Does voltage or current affect the time to heat a bed more?

Question

Which of these will heat a bed fastest?

• A. 12 V, 10 A power supply

• B. 24 V, 5 A power supply

• C. Both A and B will be the same (only total watts matter)

• D. Depends on the situation

I originally thought Amperage was what mattered until I realized I needed a 24 V power supply to even heat my Lulzbot mini bed by one degree.

I know voltage is used to determine insulation thickness on wires. But thin wires with high current in them also get hot. Is insulation thickness on wires only to prevent you from accidentally cutting through them and shocking yourself, or is it for heat reasons?

I'd like to power my heated bed with a 19.5 V, 5 A power supply. It's just an old laptop charger - I want to reduce strain on my circuit. It's a big bed and I have a few other laptop chargers lying around so I'd prefer to choose the best one.

Answer 1

It depends on whether you are re-using the bed or not, it is actually the resistance of the bed that determines this in conjunction with the voltage (the current you get for free).

Let's say that the heatbed resistance is 1.2 Ω (depending on the heated bed make and model the resistance is typically in between 0.9 - 1.5 Ω), this means that the power can be calculated using: $$P = U \times I$$ $$U = I \times R$$ combining gives: $$ P = I^2\times R = \frac{U^2}{R} $$

For 12 V (assumed default printer voltage) this means that the heatbed power equals about 120 Watt (at a current of 10 A). Running that same bed at 24 V means that the power is 480 Watt (at a current of 20 A). So yes, that will heat up fast, at the expense of an increased current, which is pretty high, and should not be attempted without extra resistance in the loop.

If you're using the laptop charger, the current draw equals about 16 A, which the adapter cannot deliver.

This means that you need to acquire a new heatbed that is able to handle a higher voltage out of the box (more resistance), or you need to put additional resistors in the loop, but beware of the currents. Note that heated beds for 12 V/24 V exist, the wiring is different depending on the voltage. Note that such beds heat up faster, it all depends on the resistance and the voltage, but running the 24 V circuit on 19.5 V (160 Watt bed) is definitely an improvement over the 120 Watt bed at 12 V but still requires about 8 A (only applicable to heatbed that can run 12 V/24 V through extra resistance connections).

Be careful with this and be sure what you are doing!

Answer 2

Bed heaters look like this

They are rated for use with 12V or 24V supplies. 12V supply would take longer to warm it up, as P = V^2/R. Say it was a 2 ohm total resistance bed, then 12*12/2 = 72 watts, vs 24*24/2 = 288 watts. And 19V*19V/2 = 180W. Then you work backwards, P=IV or P/V = I to determine current draw: 72/12 = 6 amp, 288/24 = 12 amp, 180/19 = 9/5A.

Answer 3

Power is the thing that determines how quickly the bed heats up, nothing else.

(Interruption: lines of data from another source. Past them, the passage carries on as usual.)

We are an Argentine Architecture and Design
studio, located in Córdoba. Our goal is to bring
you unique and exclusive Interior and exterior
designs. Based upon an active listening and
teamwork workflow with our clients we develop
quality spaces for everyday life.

A specific bed will be defined by it's resistance, this is the only relevant factor which is a constant. Of course, you shouldn't run it at a much higher power than it was designed for, or at a significantly higher temperature (these are related, since the bed looses much more energy to the room as it gets hotter).

All 'low voltage' beds will have the same sort of insulation requirements (effectively none, less than 36V is regarded as safe to touch unless the skin is also penetrated).

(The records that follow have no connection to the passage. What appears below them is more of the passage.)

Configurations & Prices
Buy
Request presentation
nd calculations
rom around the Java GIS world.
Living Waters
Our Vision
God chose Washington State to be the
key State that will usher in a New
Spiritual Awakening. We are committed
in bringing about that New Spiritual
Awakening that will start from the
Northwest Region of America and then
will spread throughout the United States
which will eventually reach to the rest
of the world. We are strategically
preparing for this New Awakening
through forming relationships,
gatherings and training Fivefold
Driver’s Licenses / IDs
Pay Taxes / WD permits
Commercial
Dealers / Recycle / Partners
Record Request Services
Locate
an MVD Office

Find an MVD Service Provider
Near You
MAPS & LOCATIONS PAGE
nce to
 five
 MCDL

The wires used to connect to the heated bed must have a significantly lower resistance than the bed itself (similarly the connectors). Otherwise the wiring overheats and the bed has to work harder (making the overheating worse). Using a heat bed designed for a higher voltage (and a matching higher voltage supply) puts less strain on the wiring because the current is reduced for the same power output.

Since the resistance is constant, increasing a 12V power supply to 13V gives a ~17% power increase (with the same bed) because the current also increases.